When we manually resize the OS window, we are only changing the container frame. The agent’s internal viewport remains fixed. The empty white area at the bottom is simply the part of the window that falls outside the agent’s configured viewport. Consequently, the take_ss tool captures an image of this fixed viewport, which is why the screenshots accurately reflect this “cut-off” view.

When you run this, you’ll observe the agent:

  1. Opening a browser window (if headless=False).
  2. Navigating to the URL.
  3. Taking the first screenshot.
  4. Printing the summary generated by the vision model for that initial view.
  5. Printing the LLM’s decision on whether to scroll.
  6. If it decides ‘yes’, you’ll see the scroll action happen, followed by another screenshot, summary, and decision cycle.
  7. Once it decides ‘no’, it proceeds to the aggregation step and prints the final combined summary.
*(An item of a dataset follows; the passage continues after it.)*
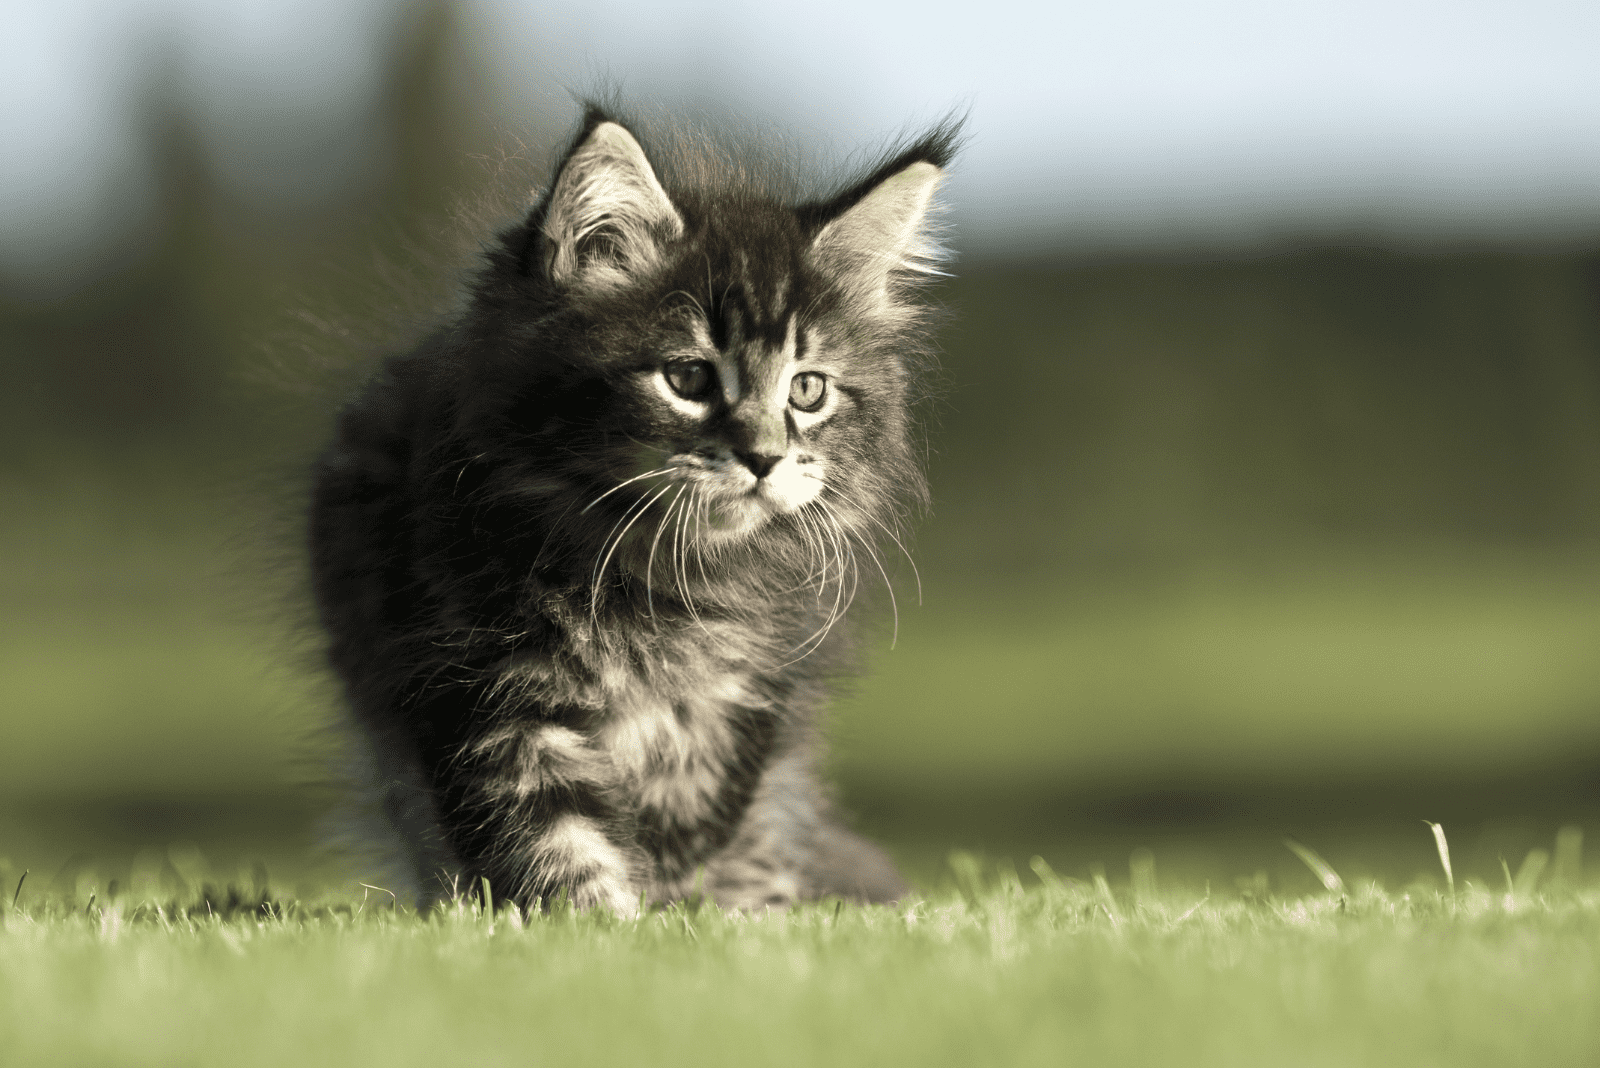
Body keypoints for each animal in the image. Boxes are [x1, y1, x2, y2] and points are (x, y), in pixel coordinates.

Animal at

The astream(), method yields the state after each node completes, allowing you to observe the agent’s progress step-by-step, inspect the state, and print specific outputs like the summaries or decisions. This flow visually demonstrates the graph’s execution, the state updates (screenshots, summaries), and the conditional routing based on the AI’s decisions.

Conclusion

LangGraph provides a powerful and intuitive way to design and build complex agent workflows. By modeling your application as a graph with stateful nodes and flexible edges, you can create agents capable of handling multi-step processes, making dynamic decisions, and performing iterative tasks like visually browsing and summarizing a webpage.

This example provides a foundation. You can expand this agent’s capabilities by adding tools for clicking, typing, handling specific page elements, and incorporating more sophisticated error handling and decision-making logic within your nodes and routers. Dive into the code, experiment with the concepts, and start building your sophisticated agents with LangGraph!